If I had to pick a Native Plant of the Month for December in eastern North America, I think it would be winterberry holly. The warmth of its bright red berries dispels some of the chill we feel after our fall foliage has beaten a hasty retreat.
Landscaping enthusiasts in northern climes begin to engage in a lot of observing, researching and pondering when December arrives, bringing with it the winter landscape. Since our typical landscaping activity is diminished upon Old Man Winter's arrival, it is a time for us to look ahead and plan. But it is also a time to look around us for winter landscaping ideas -- ideas that may well make the winter landscape less dreary next year. Wild bird watchers will want to take note as well of plants on the winter landscape that attract songbirds.
Yes, December is a time to look around at other people's landscapes and at nature, in search of features that successfully bring visual interest to the winter landscape. While holiday decorations for the winter landscape can become de facto a part of a home's landscaping, it is not with these decorations that this article is concerned. Nor am I focusing at this time on the various permanent hardscape elements that play just as important a role in winter as they do the rest of the year. My focus here, rather, is on softscape, and specifically on one plant that is an attention grabber in December even in the wild, both for humans and for songbirds: namely, winterberry holly (ilex verticillata).
Winterberry holly is native to eastern Canada and the eastern half of the U.S. Other common names for ilex verticillata are "black alder," "false alder" and "fever bush." In nature winterberry shrubs typically call wetland areas home, although they can be successfully cultivated elsewhere as well by landscapers. However, homeowners who have areas of their landscapes plagued by wetness can take advantage of this shrub's native predisposition and plant it in such areas -- where little else would survive. Winterberry holly prefers acidic soils. It can be grown in partial shade or full sun.
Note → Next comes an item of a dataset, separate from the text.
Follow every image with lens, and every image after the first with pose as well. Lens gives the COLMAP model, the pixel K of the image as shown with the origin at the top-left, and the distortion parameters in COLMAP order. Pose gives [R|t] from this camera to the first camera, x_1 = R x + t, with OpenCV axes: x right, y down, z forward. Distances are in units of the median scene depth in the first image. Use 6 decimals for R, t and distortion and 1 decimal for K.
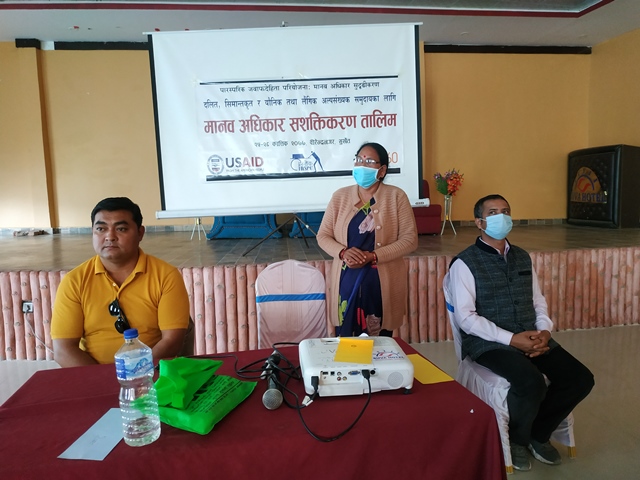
lens RADIAL K [[479.8, 0, 319.1], [0, 479.8, 241.0], [0, 0, 1]] dist [0.033107, -0.023599]
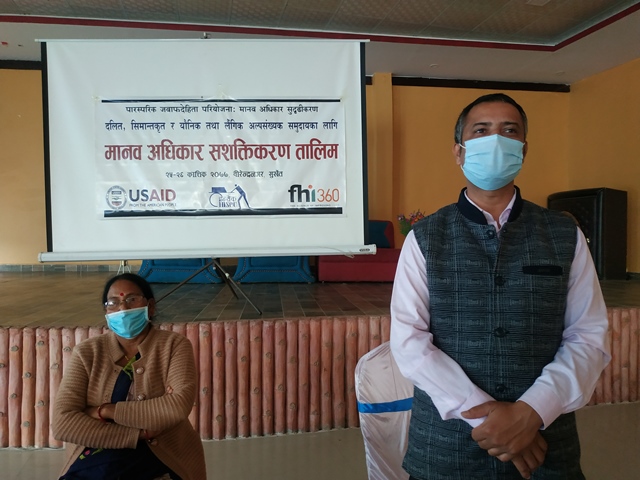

As Tim Wood of Spring Meadow Nursery reports, winterberry shrubs can grow anywhere from 3' to 15' tall, and their width also varies. Nurseries carry a number of cultivars, each with its own height/width specs.
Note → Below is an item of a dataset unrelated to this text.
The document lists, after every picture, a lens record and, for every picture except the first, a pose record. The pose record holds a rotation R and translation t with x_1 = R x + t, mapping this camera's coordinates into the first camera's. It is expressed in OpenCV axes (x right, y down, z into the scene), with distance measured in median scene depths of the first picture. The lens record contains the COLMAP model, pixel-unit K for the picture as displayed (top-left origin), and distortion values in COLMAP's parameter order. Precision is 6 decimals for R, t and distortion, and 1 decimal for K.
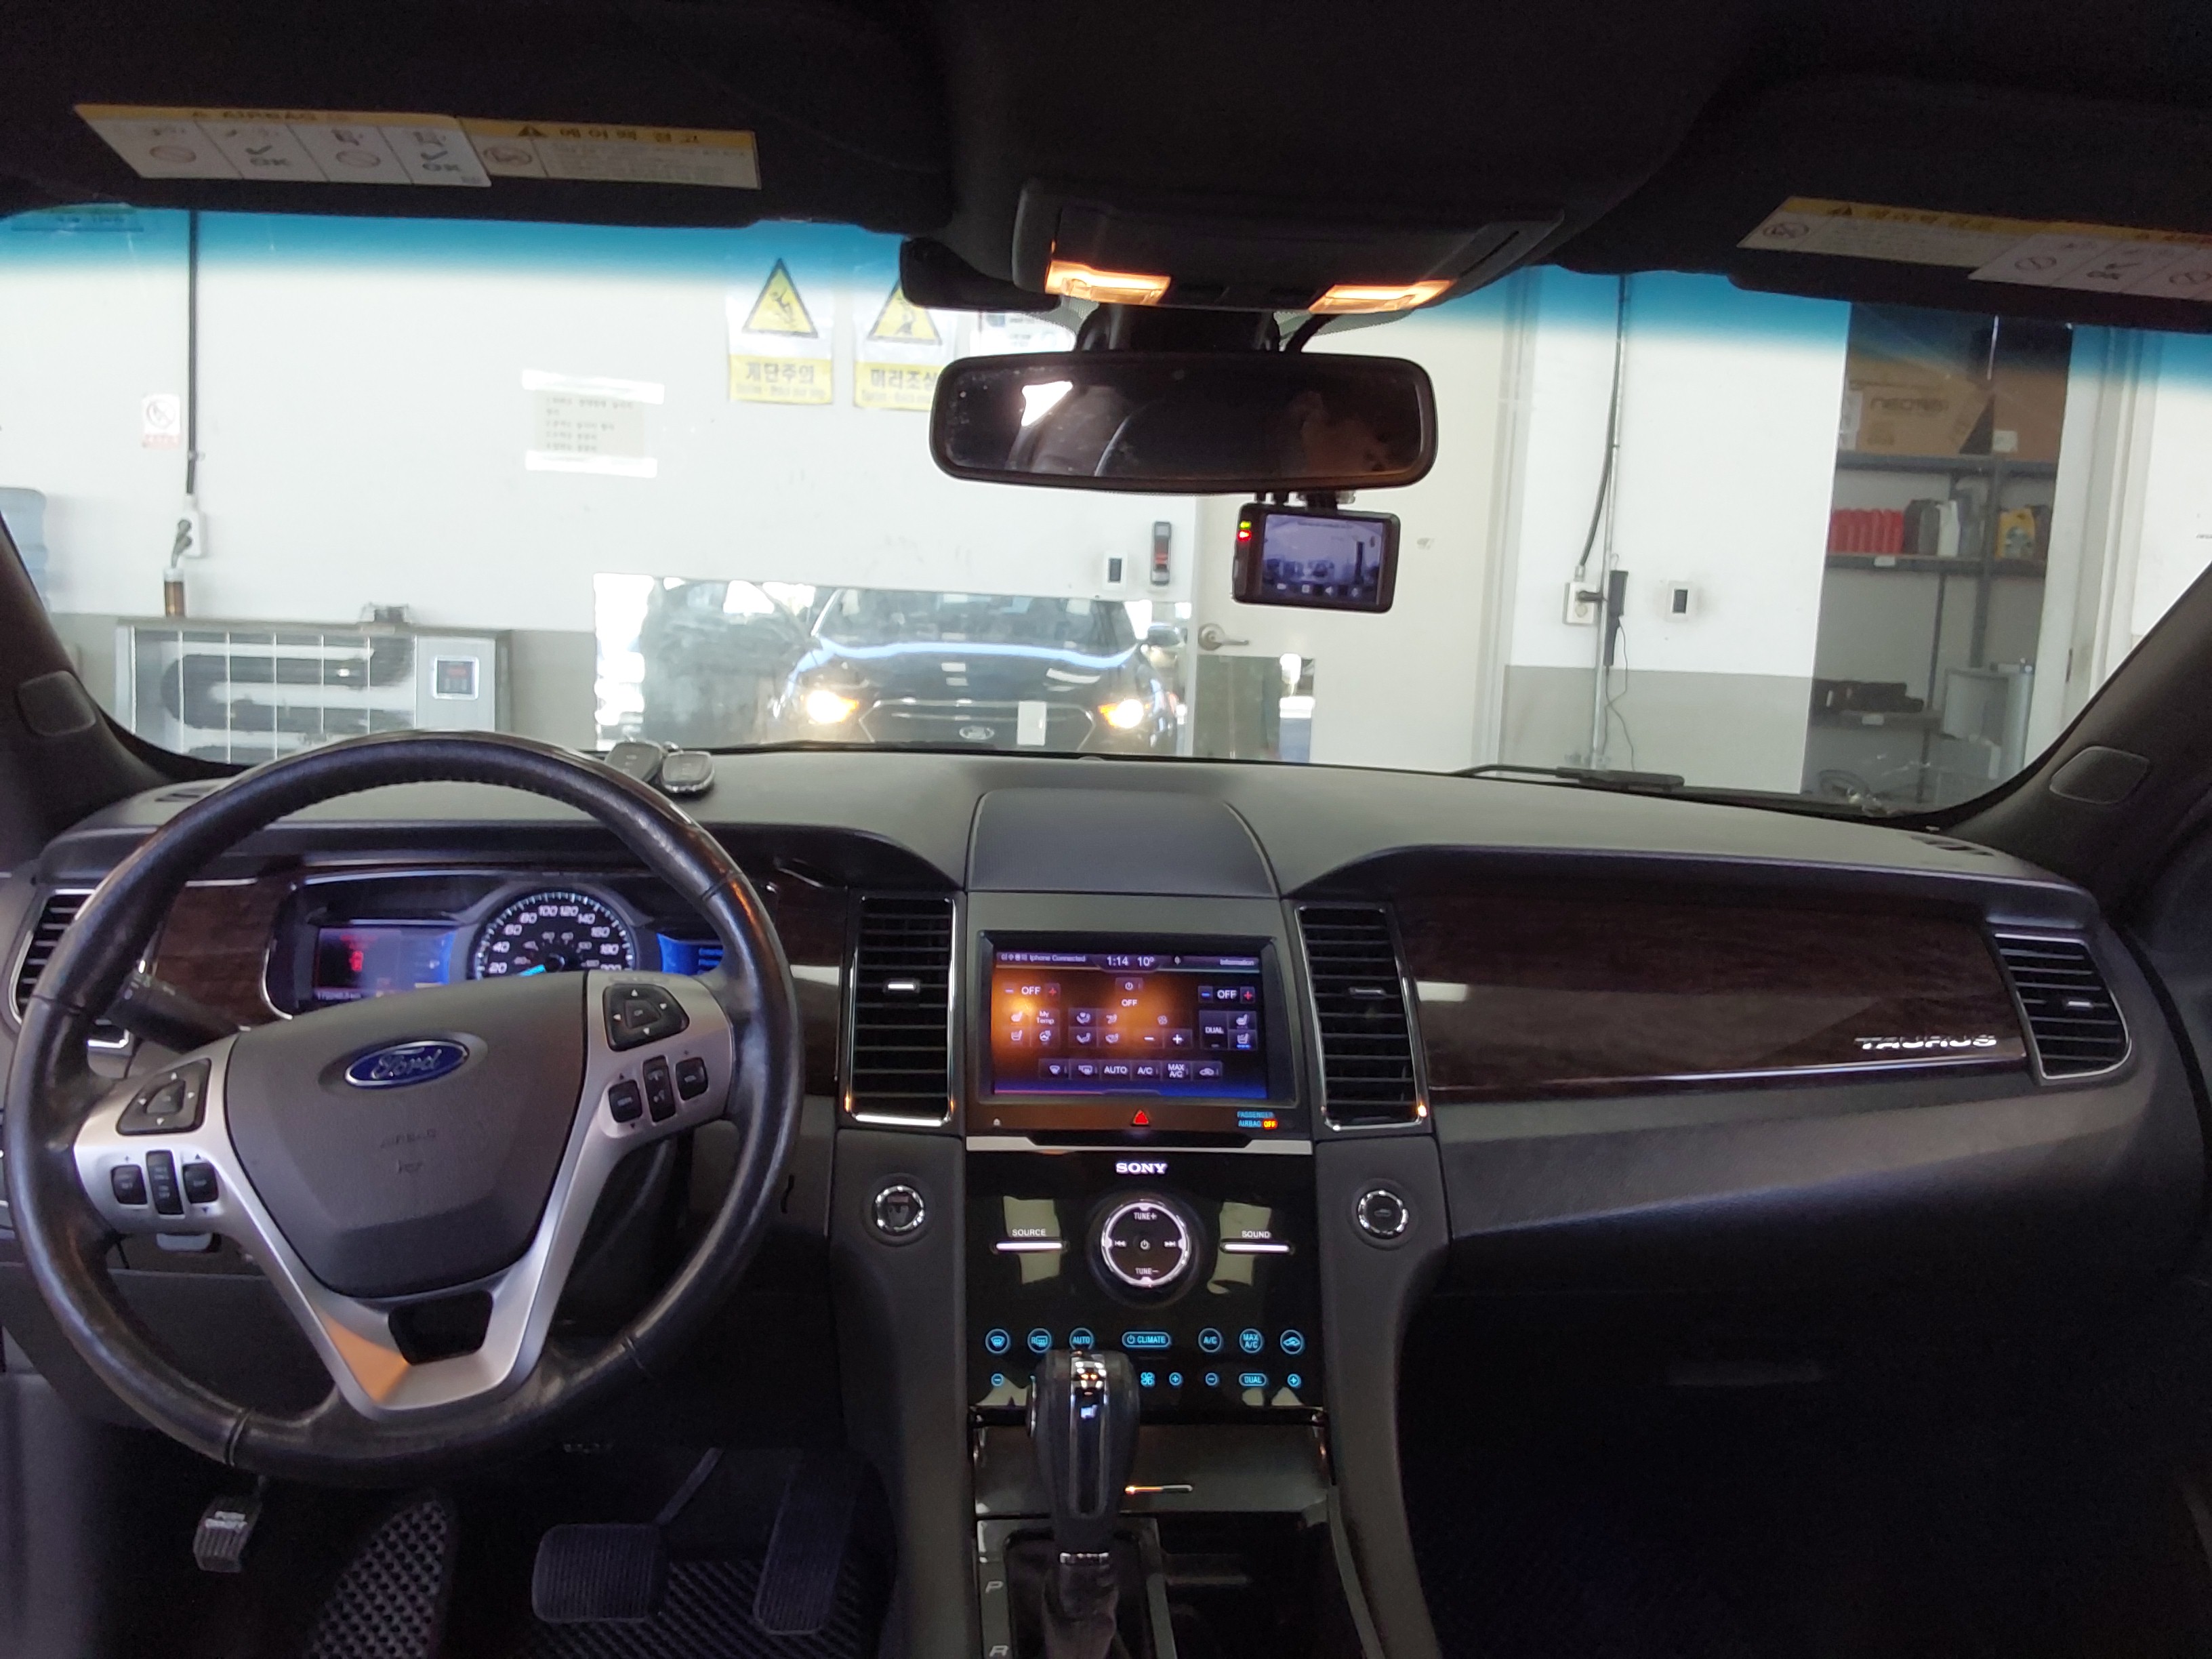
lens RADIAL K [[1732.0, 0, 1105.7], [0, 1732.0, 831.1], [0, 0, 1]] dist [0.027290, -0.005201]
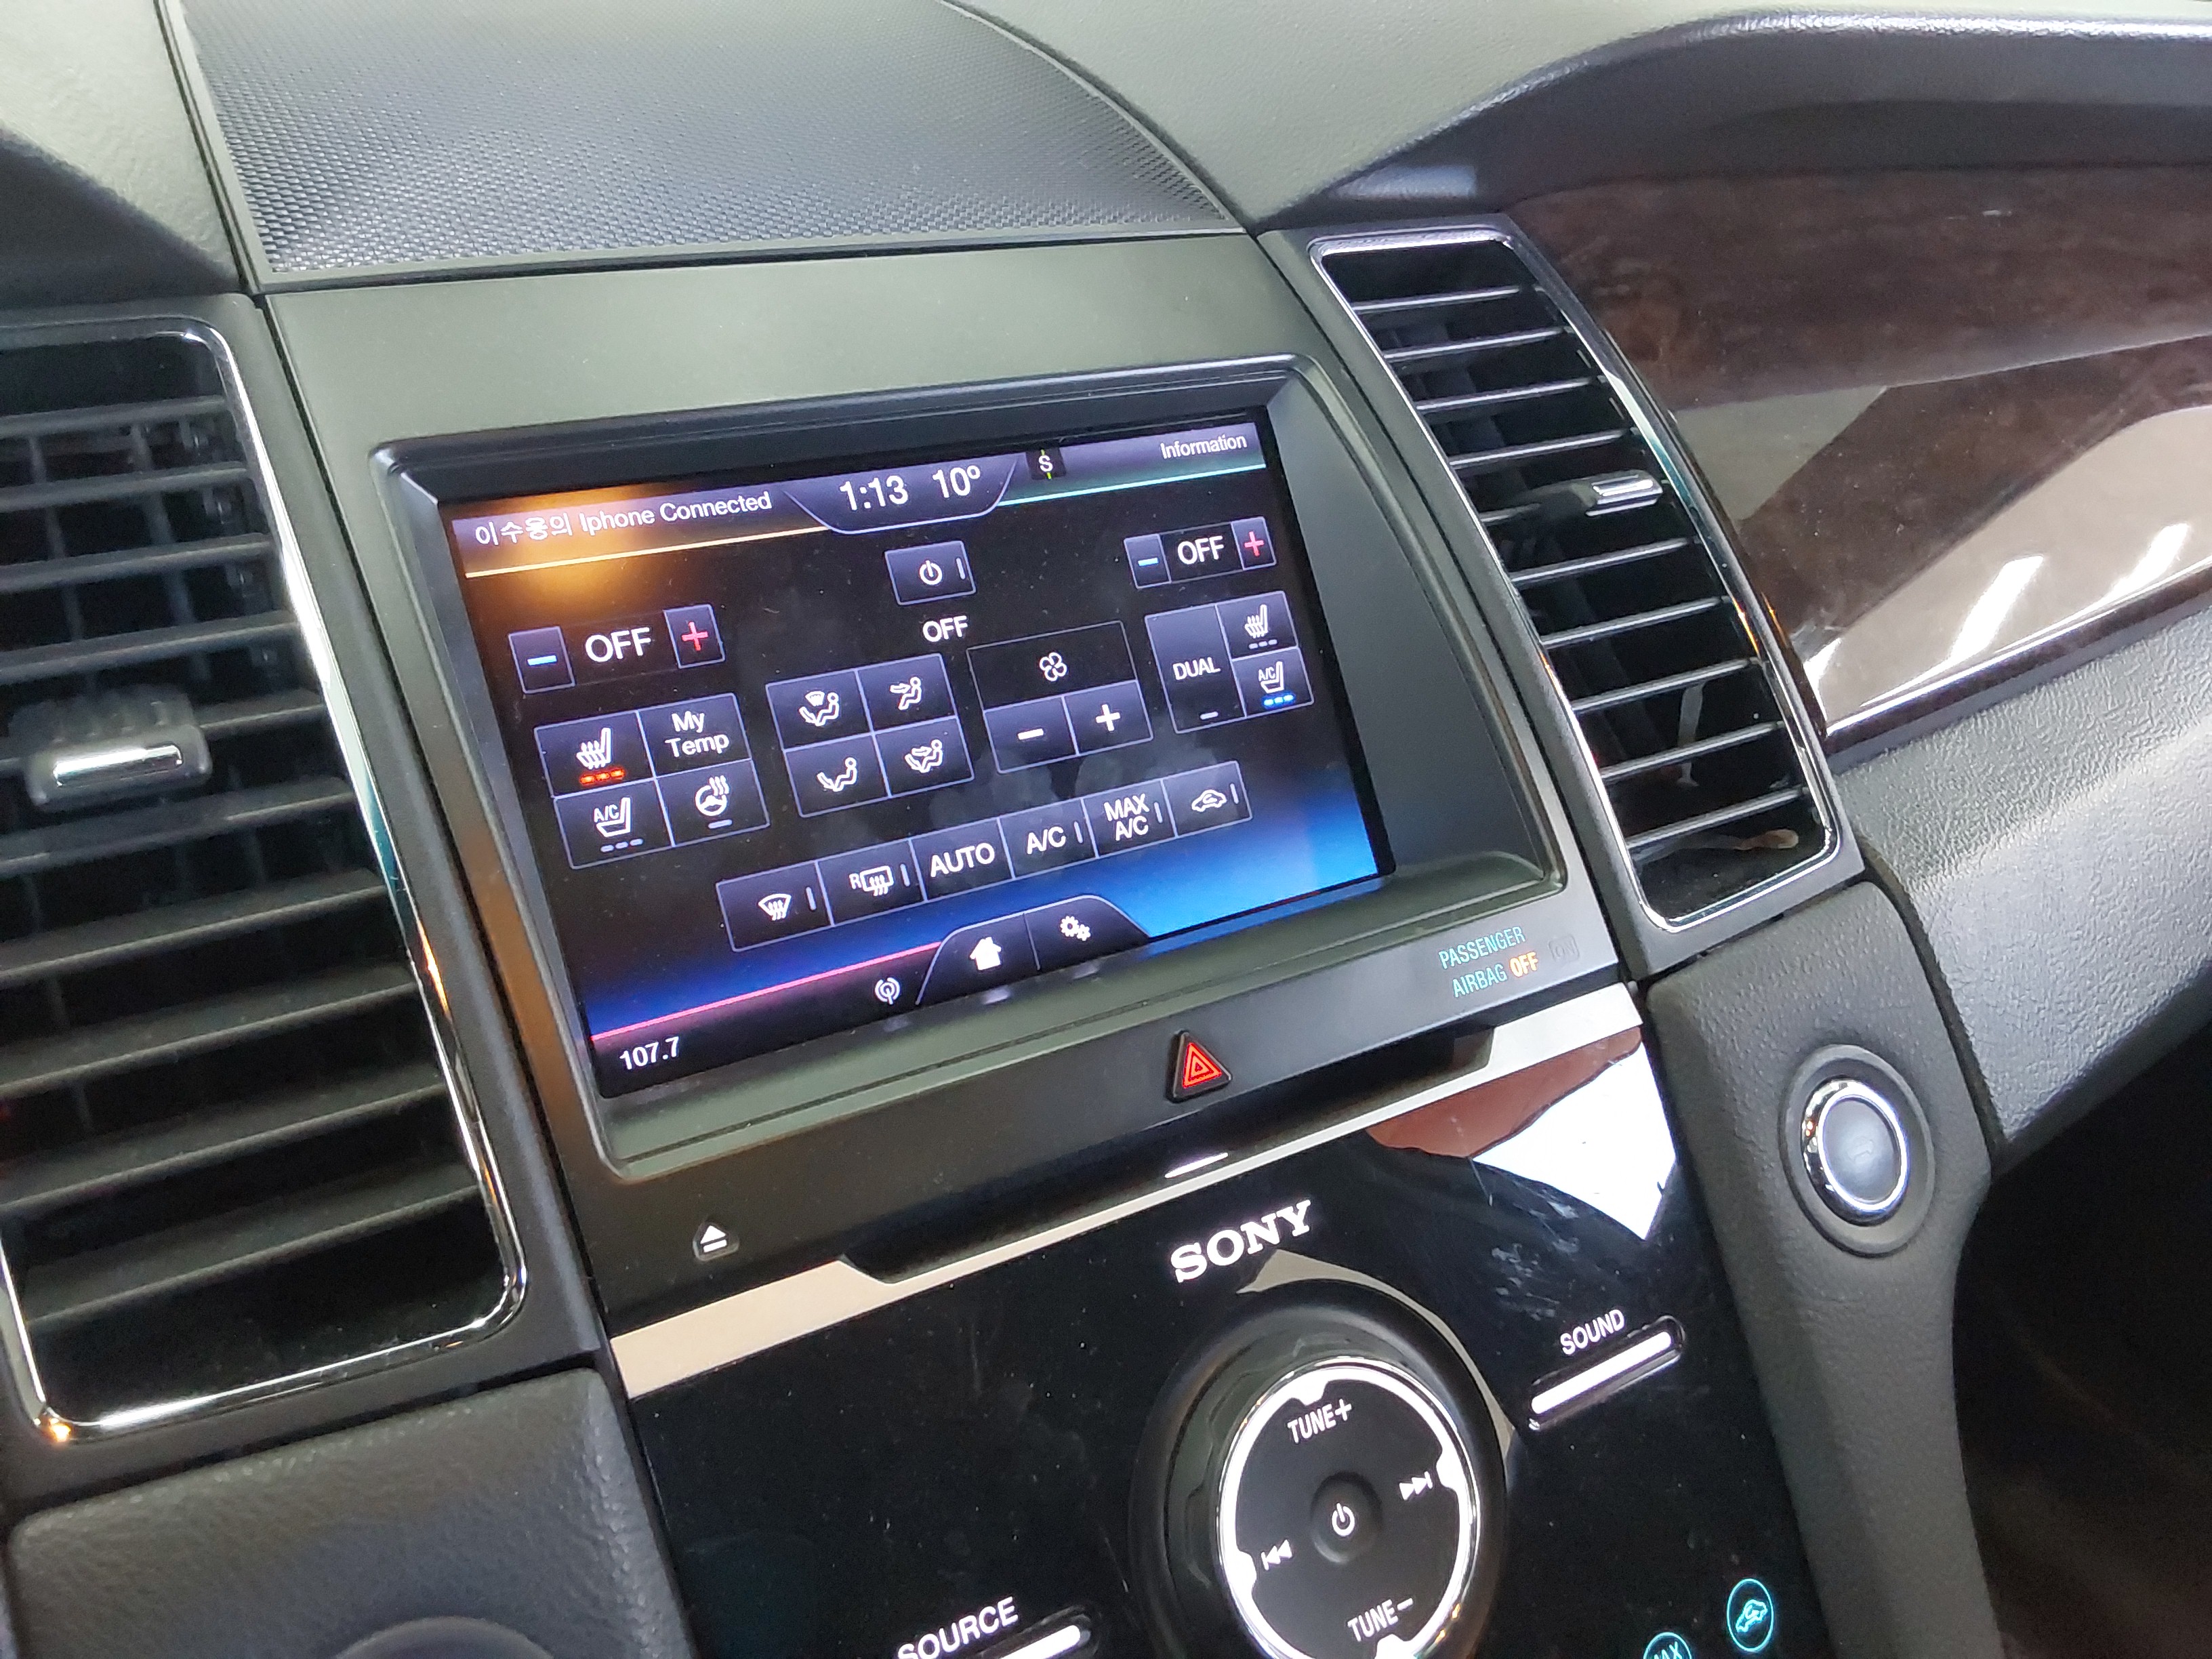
lens RADIAL K [[1732.0, 0, 1106.3], [0, 1732.0, 828.4], [0, 0, 1]] dist [0.027290, -0.005201]
pose [[0.886479, -0.213253, 0.410704, -0.096195], [0.050516, 0.926783, 0.372183, 0.019274], [-0.460003, -0.309186, 0.832347, 0.729090]]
Although the plant is common in the wild, a good reason to purchase it from a nursery is the fact that winterberry holly is dioecious. Buy at least one male plant (it will be labeled as such by the nursery), and surround it with the females that will bear the plant's beautiful red berries. Unlike the hollies with which we are most familiar, winterberry holly is deciduous. One might think of this at first as a drawback, but it's actually a benefit. For winterberry holly's exciting display of red berries is enhanced as this holly shrub sheds its leaves. All the attention is drawn to the plant's fruit, with no foliage to obstruct the viewer's vision.
Winterberry holly will attract songbirds to your property, the fruit of winterberry holly serving as an emergency food source for birds. Littleflower Publications reports on winterberry holly's ability to attract songbirds, noting that its fruits "are consumed by small mammals, songbirds and game birds, including eastern bluebirds, wild turkeys, and quail. They are also eaten by white-tailed deer." The same source provides the explanation as to why one of the other common names of ilex verticillata is "fever bush." For the native peoples of eastern North America did, in fact, use winterberry to reduce fever, among other medicinal uses that they had for the plant.
If your passion is arts and crafts, not bird watching, cut winterberry holly stems in November, before the songbirds get any ideas about purloining them from you. The berry-laden branches of winterberry shrubs are prized by arts and crafts enthusiasts for use in such items as floral arrangements, wreathes, kissing balls and winter window boxes.